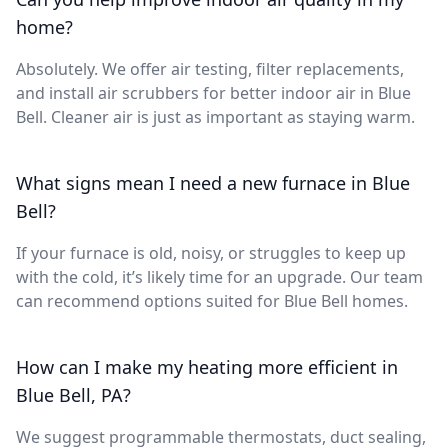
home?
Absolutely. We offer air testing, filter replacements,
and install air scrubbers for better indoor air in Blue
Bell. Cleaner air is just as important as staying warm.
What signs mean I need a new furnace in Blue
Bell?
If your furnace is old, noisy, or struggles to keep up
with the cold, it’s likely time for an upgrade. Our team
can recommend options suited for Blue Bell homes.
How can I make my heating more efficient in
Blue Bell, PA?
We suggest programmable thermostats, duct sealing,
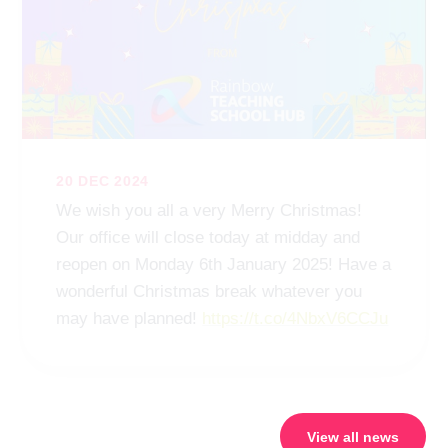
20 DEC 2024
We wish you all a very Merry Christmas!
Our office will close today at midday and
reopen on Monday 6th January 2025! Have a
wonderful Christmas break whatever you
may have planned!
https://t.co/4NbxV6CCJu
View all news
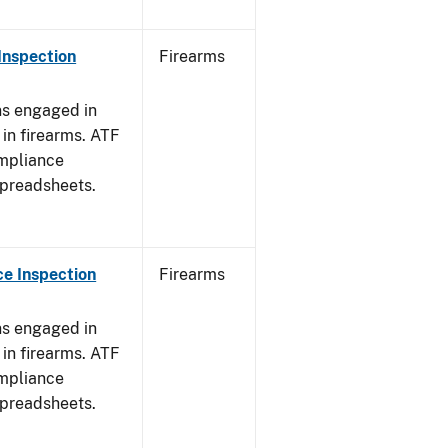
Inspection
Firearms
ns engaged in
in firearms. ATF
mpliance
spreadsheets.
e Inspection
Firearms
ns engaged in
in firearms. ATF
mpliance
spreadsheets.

* * *

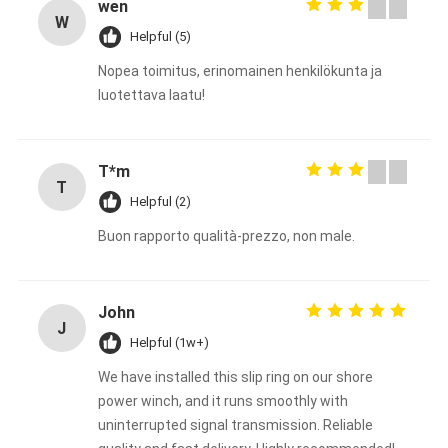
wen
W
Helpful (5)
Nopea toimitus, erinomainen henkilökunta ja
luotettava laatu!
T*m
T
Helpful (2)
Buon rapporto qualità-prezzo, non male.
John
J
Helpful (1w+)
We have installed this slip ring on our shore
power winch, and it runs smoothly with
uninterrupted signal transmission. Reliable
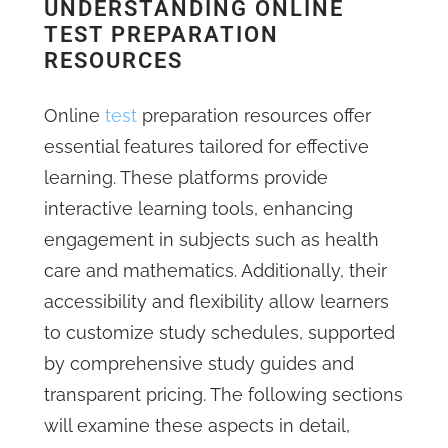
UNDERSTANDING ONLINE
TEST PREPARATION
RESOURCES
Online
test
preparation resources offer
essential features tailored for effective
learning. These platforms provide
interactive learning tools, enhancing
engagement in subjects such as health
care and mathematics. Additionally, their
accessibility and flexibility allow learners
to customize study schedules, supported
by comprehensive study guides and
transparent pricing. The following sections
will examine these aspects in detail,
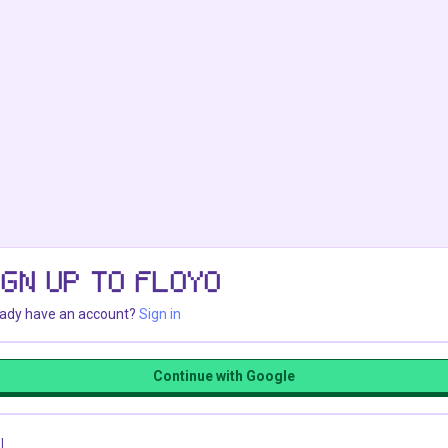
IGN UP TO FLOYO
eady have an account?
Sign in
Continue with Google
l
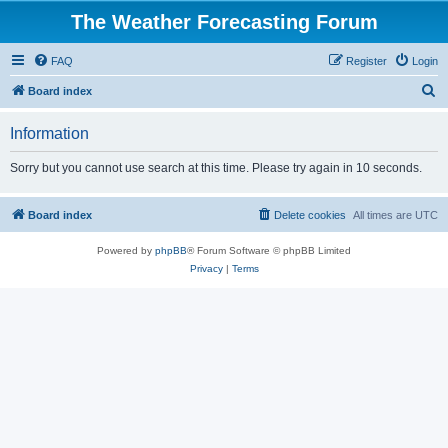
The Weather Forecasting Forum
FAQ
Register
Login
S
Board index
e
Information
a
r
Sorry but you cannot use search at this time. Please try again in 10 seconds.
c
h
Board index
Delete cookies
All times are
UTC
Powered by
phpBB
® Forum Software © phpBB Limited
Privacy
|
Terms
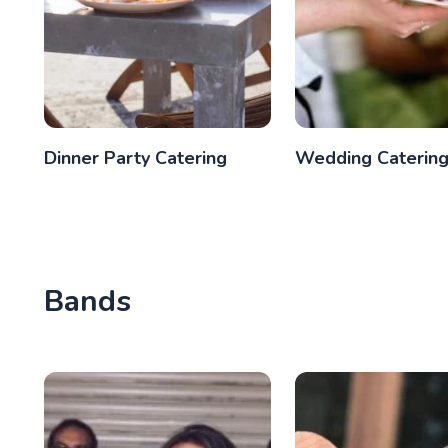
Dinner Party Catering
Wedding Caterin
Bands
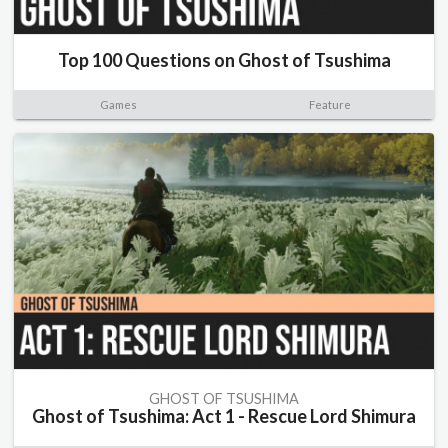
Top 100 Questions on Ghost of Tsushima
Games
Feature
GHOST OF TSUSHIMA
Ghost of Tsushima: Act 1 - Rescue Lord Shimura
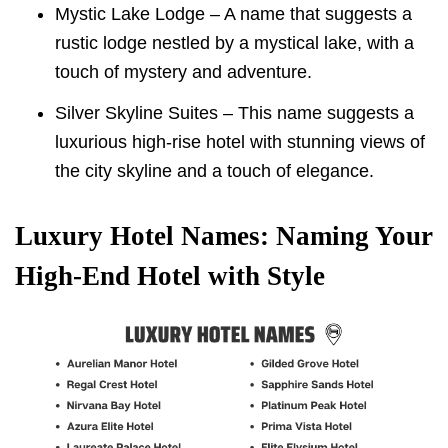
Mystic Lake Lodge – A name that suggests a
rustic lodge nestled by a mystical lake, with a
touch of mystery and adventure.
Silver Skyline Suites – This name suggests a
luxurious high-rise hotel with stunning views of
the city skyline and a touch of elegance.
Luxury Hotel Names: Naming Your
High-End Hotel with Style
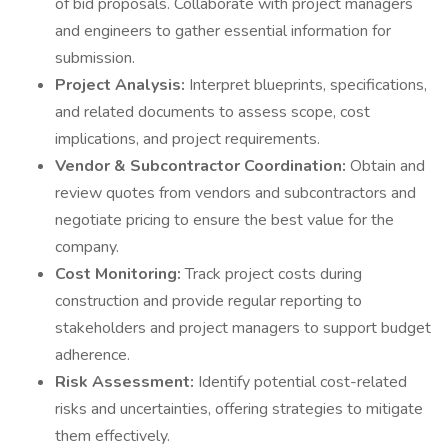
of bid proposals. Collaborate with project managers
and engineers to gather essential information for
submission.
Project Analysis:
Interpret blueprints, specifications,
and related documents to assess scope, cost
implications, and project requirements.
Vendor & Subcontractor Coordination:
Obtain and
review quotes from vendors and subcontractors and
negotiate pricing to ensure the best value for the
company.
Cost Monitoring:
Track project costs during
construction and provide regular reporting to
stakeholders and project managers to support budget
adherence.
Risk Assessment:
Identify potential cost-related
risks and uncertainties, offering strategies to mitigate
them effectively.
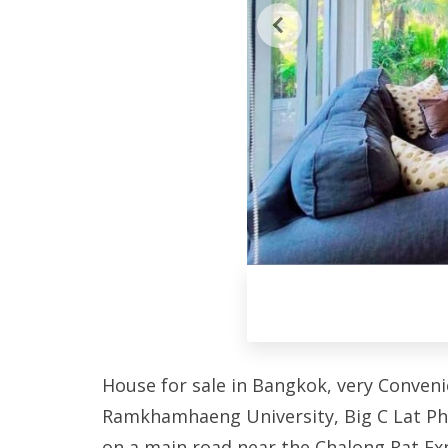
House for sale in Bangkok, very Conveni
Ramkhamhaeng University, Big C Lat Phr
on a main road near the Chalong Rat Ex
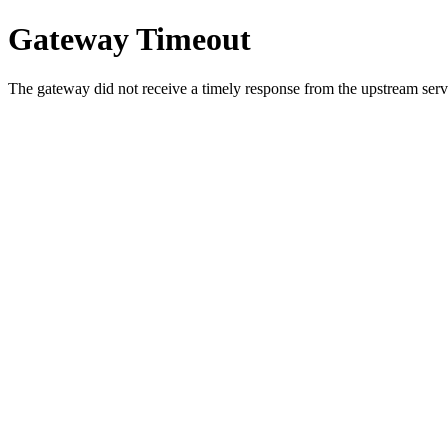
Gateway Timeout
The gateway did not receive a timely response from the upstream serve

---

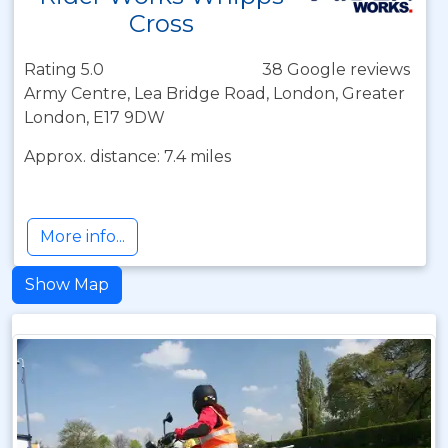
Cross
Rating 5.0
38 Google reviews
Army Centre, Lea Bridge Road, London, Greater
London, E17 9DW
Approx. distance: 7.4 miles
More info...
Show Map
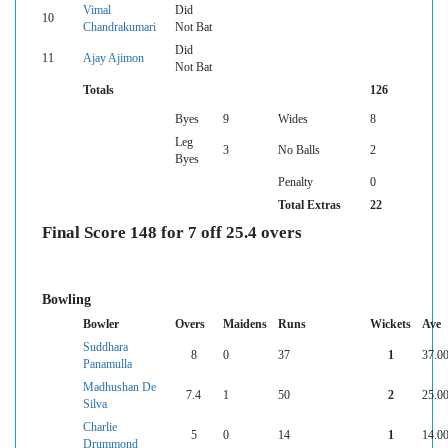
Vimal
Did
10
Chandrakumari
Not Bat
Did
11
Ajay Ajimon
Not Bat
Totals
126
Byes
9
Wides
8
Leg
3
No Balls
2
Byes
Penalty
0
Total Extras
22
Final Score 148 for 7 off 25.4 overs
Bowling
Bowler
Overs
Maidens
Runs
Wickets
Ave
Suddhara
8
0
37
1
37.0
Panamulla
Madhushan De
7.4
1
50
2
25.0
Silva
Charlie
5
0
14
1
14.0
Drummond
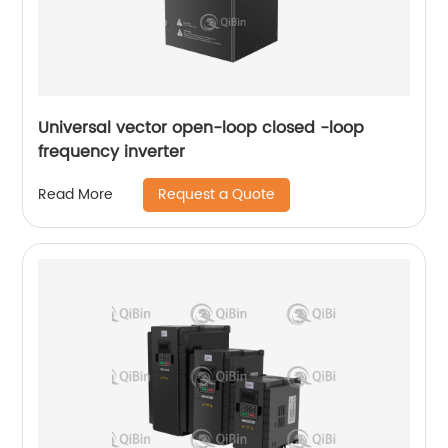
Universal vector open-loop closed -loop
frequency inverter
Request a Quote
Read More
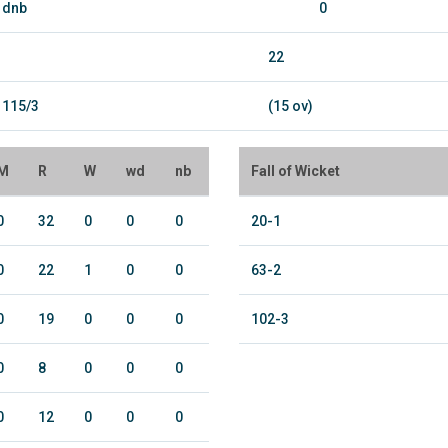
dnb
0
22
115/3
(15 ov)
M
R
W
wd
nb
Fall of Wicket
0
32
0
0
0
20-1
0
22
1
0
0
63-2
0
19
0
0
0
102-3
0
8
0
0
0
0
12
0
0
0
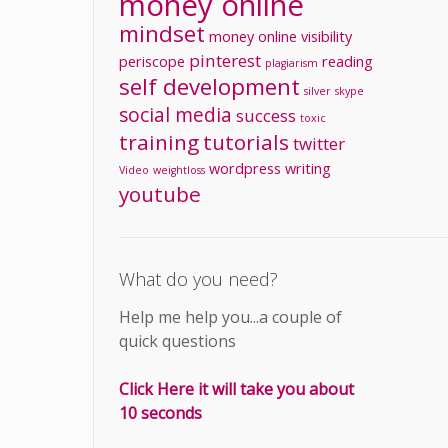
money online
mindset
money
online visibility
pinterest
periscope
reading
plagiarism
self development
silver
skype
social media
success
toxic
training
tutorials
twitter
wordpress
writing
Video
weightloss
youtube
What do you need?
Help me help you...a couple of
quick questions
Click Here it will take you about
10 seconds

What the exercise asks: Across the whole listing above, find every line with the string "learning" and copy it.

Result:
learning. These platforms provide
interactive learning tools, enhancing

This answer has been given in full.